Please continue the passage about registering platform devices from device tree nodes, starting right after its final sentence.

[Selected excerpt — start]

Similarly, bus drivers (i2c, spi, etc.) use their child nodes to
register child devices. This model can be seen in almost all the powerpc
board ports (arch/powerpc/platforms/*).
However, for many of the ARM SoCs, there already exists complete board
support for many SoCs that have their own code for registering the
basic set of platform devices with non-trivial dependencies on clock
structure and machine specific platform code. While starting at the
base of the tree and working up is certainly possible, it requires
modifying a lot of machine support code to get it working.
This patch adds the function of_platform_prepare() to declare which
nodes will be used to create platform_devices without actually
creating them yet. Then it uses a bus notifier to inspect
platform_device registrations. If any match a node declared with
of_platform_prepare(), it will set the of_node pointer before the
device gets bound to a driver, making the device tree data available
at probe time.

[Selected excerpt — finish]
[Data supplied — start]

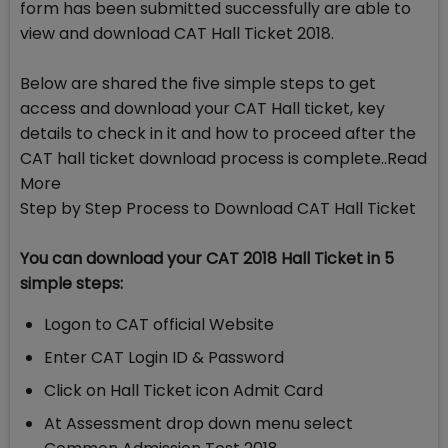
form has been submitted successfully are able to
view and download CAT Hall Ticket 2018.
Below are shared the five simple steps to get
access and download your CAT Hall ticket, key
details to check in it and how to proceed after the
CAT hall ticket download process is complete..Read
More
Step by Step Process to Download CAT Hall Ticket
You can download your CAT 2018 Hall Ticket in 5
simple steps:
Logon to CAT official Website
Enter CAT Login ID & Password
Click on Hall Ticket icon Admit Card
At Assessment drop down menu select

[Data supplied — finish]

## [Output below]
After all the static devices are registered, the platform code can
still call either of_platform_populate or of_platform_bus_probe() on
the same nodes that were declared with of_platform_prepare(). Any
nodes that *were not* matched to a static platform_device will get
created in the normal way.
Note: Board ports using this facility are still required to provide a
fully populated device tree blob. It is not a shortcut to providing
an accurate device tree model of the machine to the point that it
would be reasonably possible to switch to a direct registration model
for all devices without change the device tree. ie. The SoC still
needs to be correctly identified and there should be nodes for all the
discrete devices.
v2: Complete revamp to make of_platform_populate() and
of_platform_bus_probe() respect the prepared nodes.